### Listed entries
──────
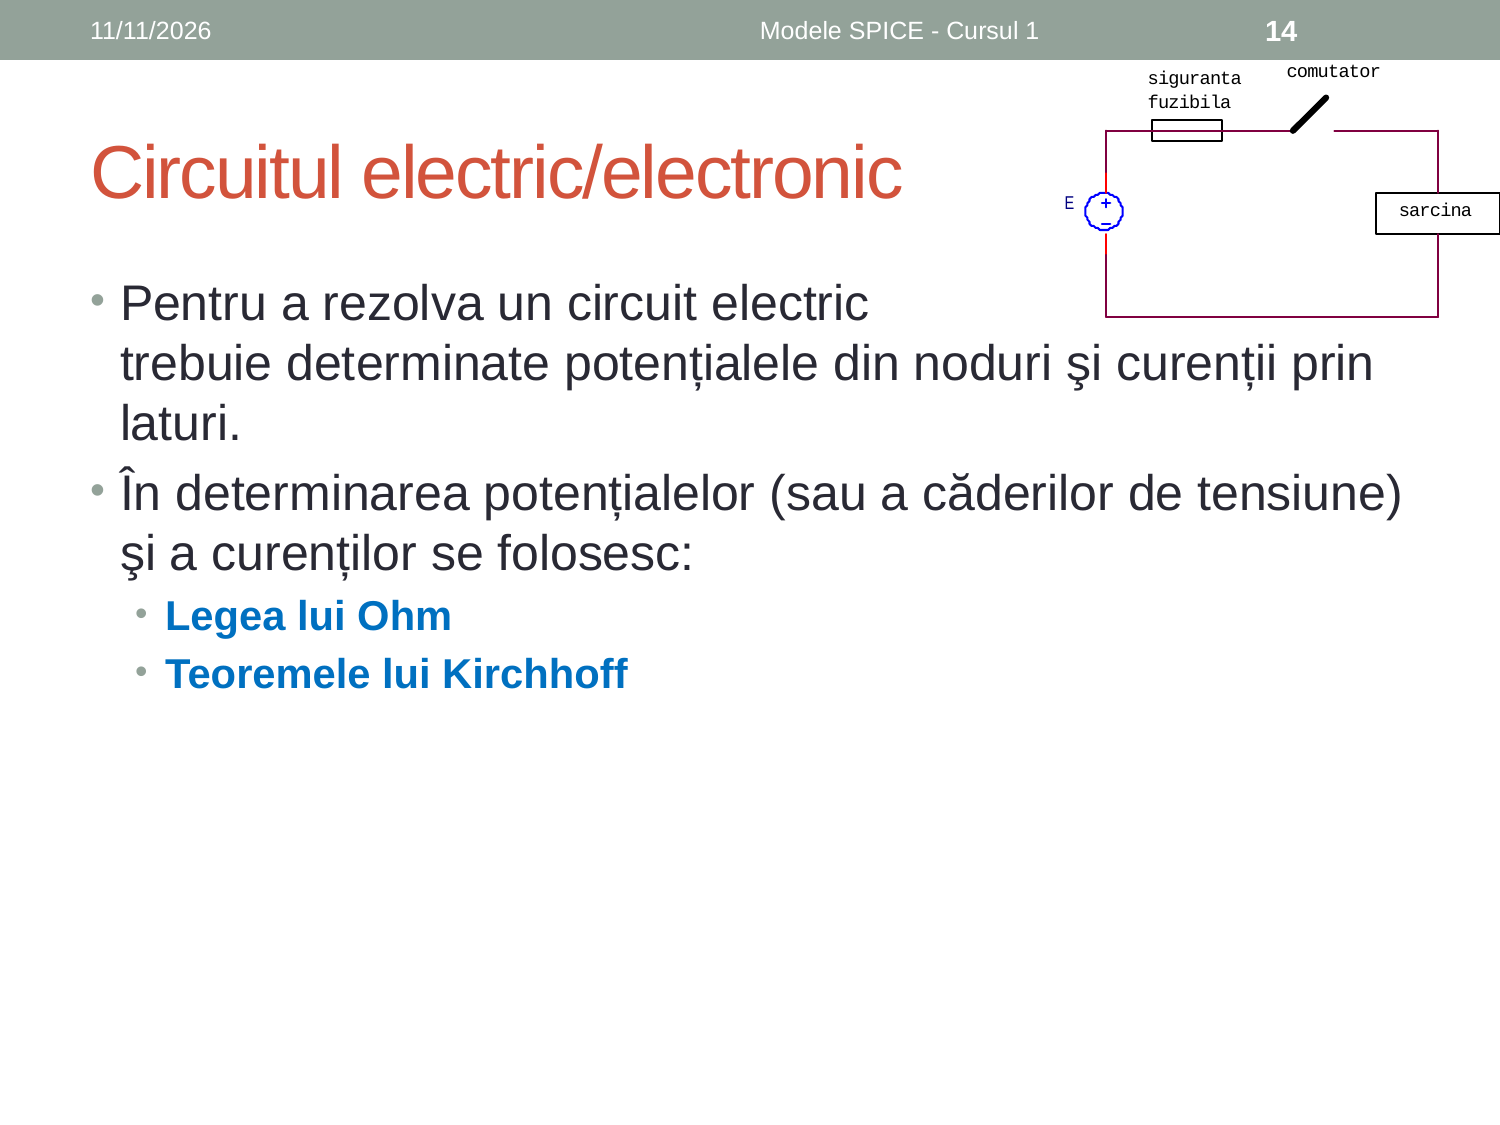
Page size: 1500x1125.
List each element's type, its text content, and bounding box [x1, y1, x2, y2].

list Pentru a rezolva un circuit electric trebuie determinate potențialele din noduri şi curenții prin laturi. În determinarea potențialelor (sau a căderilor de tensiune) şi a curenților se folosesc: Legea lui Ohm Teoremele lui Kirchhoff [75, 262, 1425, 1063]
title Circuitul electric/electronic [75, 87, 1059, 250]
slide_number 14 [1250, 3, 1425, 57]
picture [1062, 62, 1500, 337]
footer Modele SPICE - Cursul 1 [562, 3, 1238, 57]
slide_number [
──────
Each line of the listing is to be retyped exactly, and its pictures are to be dropped.

Page size: 1500x1125.
List each element's type, its text content, and bounding box [x1, y1, x2, y2].

list Pentru a rezolva un circuit electric trebuie determinate potențialele din noduri şi curenții prin laturi. În determinarea potențialelor (sau a căderilor de tensiune) şi a curenților se folosesc: Legea lui Ohm Teoremele lui Kirchhoff [75, 262, 1425, 1063]
title Circuitul electric/electronic [75, 87, 1059, 250]
slide_number 14 [1250, 3, 1425, 57]
picture [1062, 62, 1500, 337]
footer Modele SPICE - Cursul 1 [562, 3, 1238, 57]
slide_number [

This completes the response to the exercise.